Exactly as written, copy the lines that run from the start of the data below to the line containing "left elbow: (1166, 518, -4)", both ends included.
---- DATA
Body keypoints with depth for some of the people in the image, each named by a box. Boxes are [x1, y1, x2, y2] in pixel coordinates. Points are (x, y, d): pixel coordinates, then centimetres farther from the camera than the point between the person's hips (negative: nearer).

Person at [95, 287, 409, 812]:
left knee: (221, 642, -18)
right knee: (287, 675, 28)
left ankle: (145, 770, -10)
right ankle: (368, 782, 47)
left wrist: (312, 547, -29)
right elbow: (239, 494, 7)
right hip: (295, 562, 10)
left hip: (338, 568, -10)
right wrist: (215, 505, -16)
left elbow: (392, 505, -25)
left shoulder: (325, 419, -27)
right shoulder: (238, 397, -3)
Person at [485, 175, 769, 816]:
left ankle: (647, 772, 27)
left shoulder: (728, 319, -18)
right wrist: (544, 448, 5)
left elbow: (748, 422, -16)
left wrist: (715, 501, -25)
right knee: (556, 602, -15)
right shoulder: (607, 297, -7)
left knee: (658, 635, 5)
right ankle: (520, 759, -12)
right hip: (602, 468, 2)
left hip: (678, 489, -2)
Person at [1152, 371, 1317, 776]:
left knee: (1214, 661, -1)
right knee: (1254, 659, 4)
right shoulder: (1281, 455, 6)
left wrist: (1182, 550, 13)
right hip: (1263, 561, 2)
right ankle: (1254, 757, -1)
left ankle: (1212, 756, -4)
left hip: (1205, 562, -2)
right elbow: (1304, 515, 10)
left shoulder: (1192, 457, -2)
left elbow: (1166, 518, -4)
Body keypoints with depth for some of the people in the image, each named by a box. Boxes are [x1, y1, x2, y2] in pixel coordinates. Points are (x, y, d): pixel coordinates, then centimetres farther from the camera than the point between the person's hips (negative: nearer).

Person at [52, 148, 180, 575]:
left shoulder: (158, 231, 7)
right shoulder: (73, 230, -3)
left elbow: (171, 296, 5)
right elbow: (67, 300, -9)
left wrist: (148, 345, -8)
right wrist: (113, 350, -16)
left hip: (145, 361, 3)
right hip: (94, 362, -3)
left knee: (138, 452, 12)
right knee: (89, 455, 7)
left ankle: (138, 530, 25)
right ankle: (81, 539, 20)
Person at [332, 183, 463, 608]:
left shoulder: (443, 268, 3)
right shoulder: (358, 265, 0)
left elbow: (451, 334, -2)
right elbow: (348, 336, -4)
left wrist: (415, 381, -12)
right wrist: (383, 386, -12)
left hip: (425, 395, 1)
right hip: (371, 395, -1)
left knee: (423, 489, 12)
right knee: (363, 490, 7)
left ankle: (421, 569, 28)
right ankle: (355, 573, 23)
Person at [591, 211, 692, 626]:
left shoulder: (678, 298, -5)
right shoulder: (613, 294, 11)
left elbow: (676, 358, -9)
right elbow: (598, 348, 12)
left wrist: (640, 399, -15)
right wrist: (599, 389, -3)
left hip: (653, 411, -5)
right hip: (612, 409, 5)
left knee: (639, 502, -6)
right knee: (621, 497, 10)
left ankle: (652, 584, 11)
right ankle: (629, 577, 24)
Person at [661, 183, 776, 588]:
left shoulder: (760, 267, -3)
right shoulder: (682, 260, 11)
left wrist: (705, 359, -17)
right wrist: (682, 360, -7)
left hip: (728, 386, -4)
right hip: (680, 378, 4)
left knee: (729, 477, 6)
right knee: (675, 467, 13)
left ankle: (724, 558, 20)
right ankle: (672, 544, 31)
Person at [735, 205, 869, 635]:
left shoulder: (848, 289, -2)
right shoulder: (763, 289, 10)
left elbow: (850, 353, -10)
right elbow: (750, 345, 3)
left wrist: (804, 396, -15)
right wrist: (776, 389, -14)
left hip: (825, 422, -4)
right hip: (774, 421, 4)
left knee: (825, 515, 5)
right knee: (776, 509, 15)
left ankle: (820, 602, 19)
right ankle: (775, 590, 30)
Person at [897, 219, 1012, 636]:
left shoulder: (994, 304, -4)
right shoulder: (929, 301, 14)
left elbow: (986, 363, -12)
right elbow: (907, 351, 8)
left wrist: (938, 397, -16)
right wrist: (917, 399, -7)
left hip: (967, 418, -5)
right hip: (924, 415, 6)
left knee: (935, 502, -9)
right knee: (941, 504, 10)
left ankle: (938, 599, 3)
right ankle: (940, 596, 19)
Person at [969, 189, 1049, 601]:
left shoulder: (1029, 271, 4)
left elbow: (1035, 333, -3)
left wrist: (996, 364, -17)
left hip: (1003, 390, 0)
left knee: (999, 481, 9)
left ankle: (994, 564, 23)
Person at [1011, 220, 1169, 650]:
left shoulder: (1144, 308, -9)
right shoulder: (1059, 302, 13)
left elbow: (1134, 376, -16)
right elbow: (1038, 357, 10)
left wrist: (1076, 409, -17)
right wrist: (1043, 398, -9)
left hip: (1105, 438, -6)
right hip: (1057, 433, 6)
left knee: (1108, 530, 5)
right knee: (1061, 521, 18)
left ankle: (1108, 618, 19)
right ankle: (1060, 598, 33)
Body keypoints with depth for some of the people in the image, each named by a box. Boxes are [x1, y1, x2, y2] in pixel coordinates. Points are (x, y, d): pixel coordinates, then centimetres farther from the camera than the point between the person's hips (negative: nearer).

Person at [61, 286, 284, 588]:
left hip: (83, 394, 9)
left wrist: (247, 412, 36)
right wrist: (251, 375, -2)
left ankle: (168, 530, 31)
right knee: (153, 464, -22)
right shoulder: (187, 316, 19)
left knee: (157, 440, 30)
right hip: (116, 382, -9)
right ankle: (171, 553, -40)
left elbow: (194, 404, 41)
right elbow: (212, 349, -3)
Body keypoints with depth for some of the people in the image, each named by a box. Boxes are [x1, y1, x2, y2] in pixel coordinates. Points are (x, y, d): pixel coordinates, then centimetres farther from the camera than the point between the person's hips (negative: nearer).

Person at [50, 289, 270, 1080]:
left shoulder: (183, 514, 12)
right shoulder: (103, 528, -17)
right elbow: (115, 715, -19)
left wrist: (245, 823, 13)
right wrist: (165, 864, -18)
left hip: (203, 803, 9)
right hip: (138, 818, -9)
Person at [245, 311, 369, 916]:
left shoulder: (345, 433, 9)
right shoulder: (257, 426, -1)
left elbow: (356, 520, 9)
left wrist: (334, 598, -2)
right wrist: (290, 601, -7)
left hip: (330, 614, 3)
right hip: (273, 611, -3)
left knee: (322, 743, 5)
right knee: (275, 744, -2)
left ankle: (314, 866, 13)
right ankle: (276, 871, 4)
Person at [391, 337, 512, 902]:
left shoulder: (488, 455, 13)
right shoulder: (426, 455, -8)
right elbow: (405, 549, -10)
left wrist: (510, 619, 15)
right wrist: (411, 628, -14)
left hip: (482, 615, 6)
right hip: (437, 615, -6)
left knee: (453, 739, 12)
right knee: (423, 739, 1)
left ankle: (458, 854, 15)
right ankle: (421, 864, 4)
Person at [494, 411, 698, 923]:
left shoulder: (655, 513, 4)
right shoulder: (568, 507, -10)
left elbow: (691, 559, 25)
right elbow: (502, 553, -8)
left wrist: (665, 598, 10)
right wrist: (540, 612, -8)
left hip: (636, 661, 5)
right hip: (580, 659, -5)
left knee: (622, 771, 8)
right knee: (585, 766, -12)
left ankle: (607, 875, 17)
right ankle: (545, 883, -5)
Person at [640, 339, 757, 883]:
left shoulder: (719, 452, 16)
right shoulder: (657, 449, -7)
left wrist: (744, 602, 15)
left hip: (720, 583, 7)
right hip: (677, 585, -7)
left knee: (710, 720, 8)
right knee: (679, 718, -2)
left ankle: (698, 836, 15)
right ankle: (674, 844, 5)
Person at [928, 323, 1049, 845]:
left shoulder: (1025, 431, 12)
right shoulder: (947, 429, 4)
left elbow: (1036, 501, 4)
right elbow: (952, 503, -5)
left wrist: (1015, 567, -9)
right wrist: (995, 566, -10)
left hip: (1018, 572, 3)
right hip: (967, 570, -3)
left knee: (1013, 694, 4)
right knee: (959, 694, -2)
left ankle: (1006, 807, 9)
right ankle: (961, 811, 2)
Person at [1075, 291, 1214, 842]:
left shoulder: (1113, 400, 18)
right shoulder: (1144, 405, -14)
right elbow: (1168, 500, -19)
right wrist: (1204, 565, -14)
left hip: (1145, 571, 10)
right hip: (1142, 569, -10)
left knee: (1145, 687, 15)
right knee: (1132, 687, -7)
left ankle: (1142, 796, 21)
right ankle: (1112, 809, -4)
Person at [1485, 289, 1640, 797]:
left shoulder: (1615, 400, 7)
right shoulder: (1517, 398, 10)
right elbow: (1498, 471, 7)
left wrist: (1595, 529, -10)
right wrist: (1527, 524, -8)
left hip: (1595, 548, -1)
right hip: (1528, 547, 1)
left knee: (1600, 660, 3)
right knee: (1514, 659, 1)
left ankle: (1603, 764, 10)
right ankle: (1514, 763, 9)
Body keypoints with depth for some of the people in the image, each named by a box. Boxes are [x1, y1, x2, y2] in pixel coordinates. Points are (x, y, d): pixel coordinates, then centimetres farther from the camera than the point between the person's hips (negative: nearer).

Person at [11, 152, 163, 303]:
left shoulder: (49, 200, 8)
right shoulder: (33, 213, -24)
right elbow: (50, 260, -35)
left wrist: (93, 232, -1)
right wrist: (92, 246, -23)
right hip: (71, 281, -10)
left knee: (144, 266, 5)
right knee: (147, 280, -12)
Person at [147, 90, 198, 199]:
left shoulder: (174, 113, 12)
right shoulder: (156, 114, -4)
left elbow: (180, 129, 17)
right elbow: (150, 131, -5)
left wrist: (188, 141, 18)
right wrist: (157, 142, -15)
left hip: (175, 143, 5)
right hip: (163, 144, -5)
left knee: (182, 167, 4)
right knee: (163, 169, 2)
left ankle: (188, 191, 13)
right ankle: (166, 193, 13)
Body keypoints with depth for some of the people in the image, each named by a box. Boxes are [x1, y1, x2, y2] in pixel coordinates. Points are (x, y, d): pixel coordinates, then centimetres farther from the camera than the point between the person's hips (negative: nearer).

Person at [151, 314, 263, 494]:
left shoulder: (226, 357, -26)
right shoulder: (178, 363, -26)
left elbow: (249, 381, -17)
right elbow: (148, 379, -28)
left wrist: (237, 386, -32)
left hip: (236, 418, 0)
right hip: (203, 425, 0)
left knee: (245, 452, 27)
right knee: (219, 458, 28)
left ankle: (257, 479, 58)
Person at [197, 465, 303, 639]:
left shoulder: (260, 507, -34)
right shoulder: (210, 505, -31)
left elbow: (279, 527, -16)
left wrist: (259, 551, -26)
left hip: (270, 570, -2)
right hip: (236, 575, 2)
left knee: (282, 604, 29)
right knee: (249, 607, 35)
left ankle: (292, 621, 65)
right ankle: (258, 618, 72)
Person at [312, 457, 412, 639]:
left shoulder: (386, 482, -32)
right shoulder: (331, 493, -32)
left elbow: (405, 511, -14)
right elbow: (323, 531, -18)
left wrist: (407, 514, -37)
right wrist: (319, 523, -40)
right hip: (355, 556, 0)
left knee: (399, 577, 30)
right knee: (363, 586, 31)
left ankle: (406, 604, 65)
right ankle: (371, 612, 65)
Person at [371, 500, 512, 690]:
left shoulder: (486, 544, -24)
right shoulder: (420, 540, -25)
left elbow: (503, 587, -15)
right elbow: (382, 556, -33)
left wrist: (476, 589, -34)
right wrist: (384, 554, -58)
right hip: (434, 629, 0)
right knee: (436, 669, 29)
--------
- RESULT FOR THIS TASK
Body keypoints with depth for some of the people in the image, each named by a box. Boxes are [x1, y1, x2, y2] in pixel coordinates. Points are (x, y, d): pixel coordinates, then centimetres farther from the camera than the point between the person's hips (negative: nearer).

Person at [95, 287, 409, 812]:
left knee: (221, 642, -18)
right knee: (287, 675, 28)
left ankle: (145, 770, -10)
right ankle: (368, 782, 47)
left wrist: (312, 547, -29)
right elbow: (239, 494, 7)
right hip: (295, 562, 10)
left hip: (338, 568, -10)
right wrist: (215, 505, -16)
left elbow: (392, 505, -25)
left shoulder: (325, 419, -27)
right shoulder: (238, 397, -3)
Person at [485, 175, 769, 816]:
left ankle: (647, 772, 27)
left shoulder: (728, 319, -18)
right wrist: (544, 448, 5)
left elbow: (748, 422, -16)
left wrist: (715, 501, -25)
right knee: (556, 602, -15)
right shoulder: (607, 297, -7)
left knee: (658, 635, 5)
right ankle: (520, 759, -12)
right hip: (602, 468, 2)
left hip: (678, 489, -2)
Person at [1152, 371, 1317, 776]:
left knee: (1214, 661, -1)
right knee: (1254, 659, 4)
right shoulder: (1281, 455, 6)
left wrist: (1182, 550, 13)
right hip: (1263, 561, 2)
right ankle: (1254, 757, -1)
left ankle: (1212, 756, -4)
left hip: (1205, 562, -2)
right elbow: (1304, 515, 10)
left shoulder: (1192, 457, -2)
left elbow: (1166, 518, -4)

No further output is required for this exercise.